You have the right, for reasons arising out of your particular situation, to object at any time against the processing of your personal data, which is based on the Art. 6 (1) sentence 1 lit e) GDPR (data processing in the public interest) and Art. 6 (1) sentence 1 lit f) GDPR (data processing on the basis of overriding legitimate interests); this also applies to profiling within the meaning of Art. 4 no. 4 GDPR.
In case you object, we will no longer process your personal data unless we can prove compelling reasons for the processing that outweigh your interests, rights and freedoms, or the processing is for the assertion, exercise or defence of legal claims.
(g) Right to complain:
In case you believe that we process your personal data against national or European data protection law, we kindly ask you to contact us, to find a solution together. In addition, you have the right to object at the respective data protection supervisory authority.
(h) Revocation of consent for data processing:
A consent to the processing of personal data can be revoked at any time without any form requirements. This also applies with regard to the withdrawal of declarations of consent issued to us prior to the application of the GDRP, i.e. before 25 May 2018. We would like to point out that any revocation only applies for the future. We politely request you to direct this via phone or email to our data protection officer: [email protected].

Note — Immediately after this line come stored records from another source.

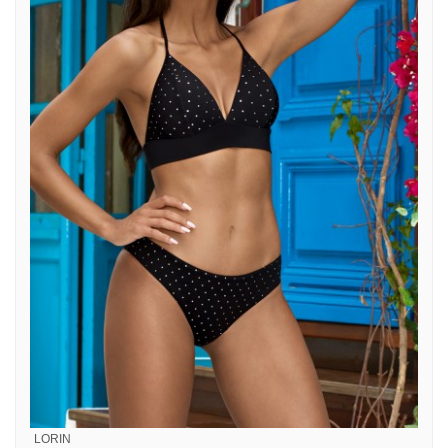
LORIN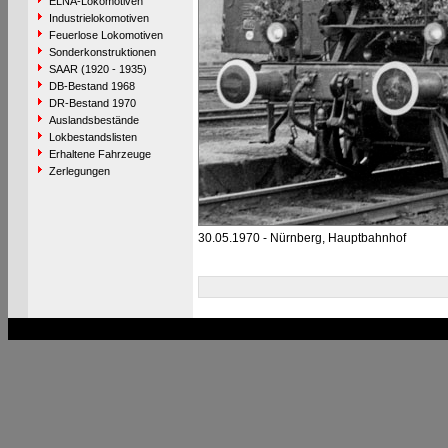
ELNA-Lokomotiven
Industrielokomotiven
Feuerlose Lokomotiven
Sonderkonstruktionen
SAAR (1920 - 1935)
DB-Bestand 1968
DR-Bestand 1970
Auslandsbestände
Lokbestandslisten
Erhaltene Fahrzeuge
Zerlegungen
30.05.1970 - Nürnberg, Hauptbahnhof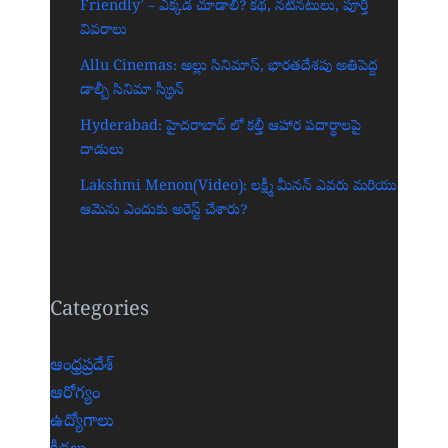
Friendly’ – ఎక్కడ చూడాలి? కథ, నటీనటులు, పూర్తి
వివరాలు
Allu Cinemas: అల్లు సినిమాస్, భారతదేశపు అతిపెద్ద
డాల్బీ సినిమా స్క్రీన్‌
Hyderabad: హైదరాబాద్‌ లో కల్తీ ఆహార పదార్థాలపై
దాడులు
Lakshmi Menon(Video): లక్ష్మీ మీనన్ ఎవరు మరియు
ఆమెను ఎందుకు అరెస్ట్ చేశారు?
Categories
ఆంధ్రప్రదేశ్
ఆరోగ్యం
ఉద్యోగాలు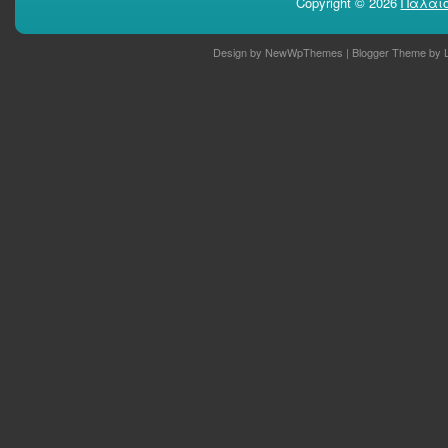
Copyright ©
2026
Παλαιο
Design by
NewWpThemes
| Blogger Theme by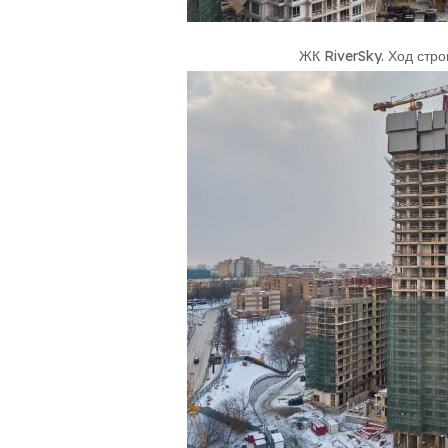
ЖК RiverSky
.
Ход стро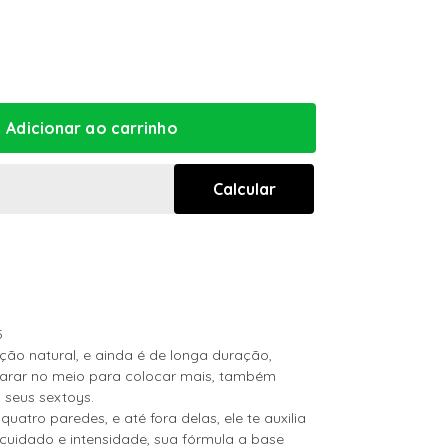
5
ação natural, e ainda é de longa duração,
arar no meio para colocar mais, também
 seus sextoys.
quatro paredes, e até fora delas, ele te auxilia
cuidado e intensidade, sua fórmula a base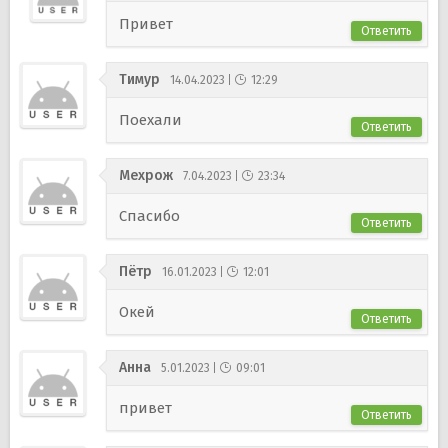
Привет
Ответить
Тимур
14.04.2023
12:29
Поехали
Ответить
Мехрож
7.04.2023
23:34
Спасибо
Ответить
Пётр
16.01.2023
12:01
Окей
Ответить
Анна
5.01.2023
09:01
привет
Ответить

7. Am I required to provide personal data?
In the context of the customer relationship, you must provide the personal data necessary for the initiation and fulfilment of the costumer relationship. Also, you must provide us with personal data necessary for the fulfillment of legal obligations.
Should you disagree with the provision of these required personal data, we are not in a position to conclude or execute a contract with you.

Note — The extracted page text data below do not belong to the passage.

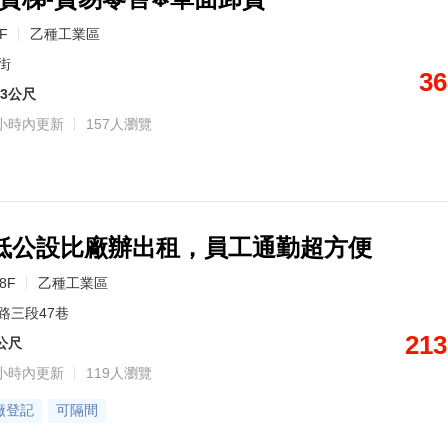
5F
乙種工業區
街
36
13公尺
小時內更新
157人瀏覽
低公設比廠辦出租，員工通勤超方便
/8F
乙種工業區
路三段47巷
213
0公尺
小時內更新
119人瀏覽
廠登記
可隔間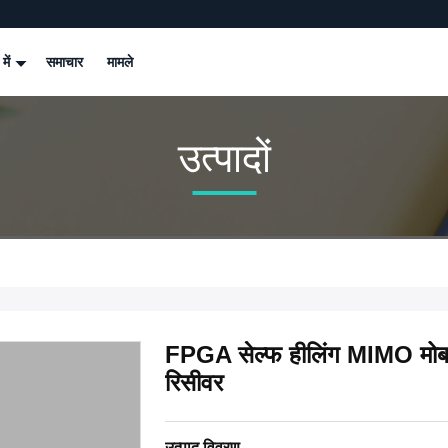
 में
समाचार
मामले
उत्पादों
FPGA सेल्फ हीलिंग MIMO मोबा
रिसीवर
उत्पाद विवरण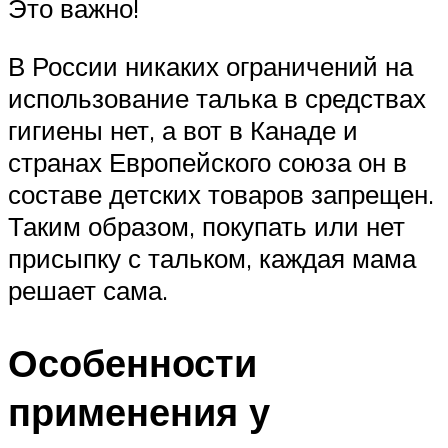
Это важно!
В России никаких ограничений на
использование талька в средствах
гигиены нет, а вот в Канаде и
странах Европейского союза он в
составе детских товаров запрещен.
Таким образом, покупать или нет
присыпку с тальком, каждая мама
решает сама.
Особенности
применения у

8. Could I suffer negative consequences as a result of processing of my personal data?
You should not suffer any negative consequences as a result of processing your personal data. However, depending on Bank’s risk appetite, data you provided or data that we received about you from other sources or other factors, Bank may decide not to conclude a deposit agreement with you. Though this will not have any financial consequences for you, it may cause a minor inconvenience regarding unsuccessful agreement conclusion process.

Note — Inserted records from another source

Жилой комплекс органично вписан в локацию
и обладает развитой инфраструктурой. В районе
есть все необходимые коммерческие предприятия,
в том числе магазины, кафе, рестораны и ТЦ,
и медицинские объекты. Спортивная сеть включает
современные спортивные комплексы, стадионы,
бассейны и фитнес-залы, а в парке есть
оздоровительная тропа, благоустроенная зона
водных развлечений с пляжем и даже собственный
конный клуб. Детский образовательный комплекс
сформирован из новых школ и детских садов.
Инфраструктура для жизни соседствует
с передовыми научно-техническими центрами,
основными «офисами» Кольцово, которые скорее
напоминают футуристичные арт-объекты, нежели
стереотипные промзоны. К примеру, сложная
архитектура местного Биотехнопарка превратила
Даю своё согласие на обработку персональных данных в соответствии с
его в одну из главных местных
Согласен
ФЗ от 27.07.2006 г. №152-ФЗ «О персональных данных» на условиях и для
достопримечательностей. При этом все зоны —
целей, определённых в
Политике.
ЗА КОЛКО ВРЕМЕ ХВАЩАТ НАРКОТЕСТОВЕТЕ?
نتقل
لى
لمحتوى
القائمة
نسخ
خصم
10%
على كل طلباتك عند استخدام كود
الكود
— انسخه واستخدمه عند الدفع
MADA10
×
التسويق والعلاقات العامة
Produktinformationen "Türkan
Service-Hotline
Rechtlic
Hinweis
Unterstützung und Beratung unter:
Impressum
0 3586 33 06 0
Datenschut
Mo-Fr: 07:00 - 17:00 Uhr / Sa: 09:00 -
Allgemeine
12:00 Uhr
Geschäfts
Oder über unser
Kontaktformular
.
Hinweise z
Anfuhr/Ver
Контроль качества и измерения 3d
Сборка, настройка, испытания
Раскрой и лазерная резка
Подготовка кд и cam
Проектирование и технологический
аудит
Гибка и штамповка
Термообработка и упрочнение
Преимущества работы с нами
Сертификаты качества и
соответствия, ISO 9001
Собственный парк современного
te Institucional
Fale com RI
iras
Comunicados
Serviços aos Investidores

9. Does UAB GF Bankas use automated decision making (including profiling)?
GF Bankas does not use automated decision making in the sense of Art. 22 GDPR as part of the business relationship. GF Bankas processes your data partially automated to evaluate certain personal aspects (profiling) and to be able to comply with legal obligations under anti-money laundering and combating the financing of terrorism laws.
10. How can we change this customer information on data protection?
If necessary, we can adjust this data protection information. You can find the latest version of this information here.